WHAT THIS TASK INVOLVES:
Please state how many lines in the listing below contain the word "left". Give only the number.

MATERIAL SUPPLIED:
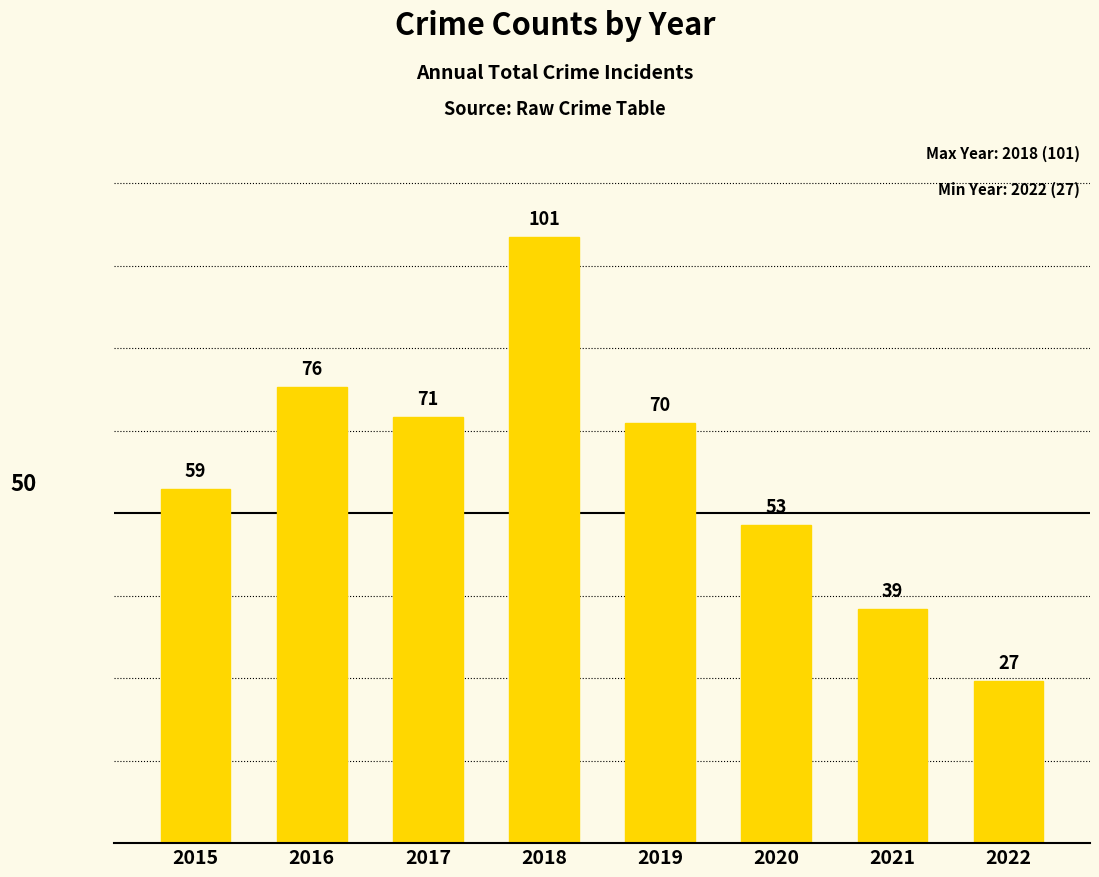

What is the value of the 6th bar from the left?

53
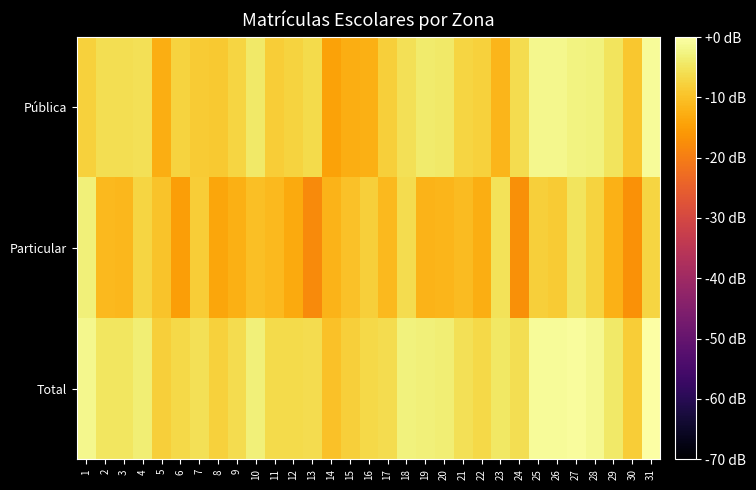

Reading left to right, transcribe all the data shown in this chart.

Pública: 1=-7.7	2=-5.9	3=-5.9	4=-5.6	5=-12.7	6=-7.4	7=-8.6	8=-8.9	9=-7.1	10=-4.2	11=-8.4	12=-7.6	13=-6.3	14=-14.3	15=-12.8	16=-12.3	17=-7.9	18=-5.5	19=-3.9	20=-4.2	21=-7.2	22=-7.9	23=-11.5	24=-6.2	25=-1.9	26=-1.9	27=-2.7	28=-2.8	29=-5.0	30=-9.0	31=-0.9
Particular: 1=-3.2	2=-11.1	3=-11.5	4=-7.3	5=-9.8	6=-14.9	7=-8.5	8=-13.9	9=-12.6	10=-10.4	11=-11.1	12=-13.2	13=-17.9	14=-12.0	15=-10.0	16=-8.1	17=-11.0	18=-6.1	19=-11.9	20=-11.7	21=-10.8	22=-12.8	23=-5.4	24=-17.1	25=-8.1	26=-8.7	27=-5.2	28=-7.5	29=-12.2	30=-16.9	31=-7.3
Total: 1=-1.8	2=-4.7	3=-4.8	4=-3.4	5=-8.0	6=-6.7	7=-5.5	8=-7.7	9=-6.0	10=-3.3	11=-6.6	12=-6.5	13=-6.0	14=-10.0	15=-8.1	16=-6.7	17=-6.2	18=-2.8	19=-3.2	20=-3.4	21=-5.6	22=-6.7	23=-4.4	24=-5.9	25=-1.0	26=-1.0	27=-0.7	28=-1.5	29=-4.3	30=-8.4	31=0.0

WRITTEN RESPONSE:
2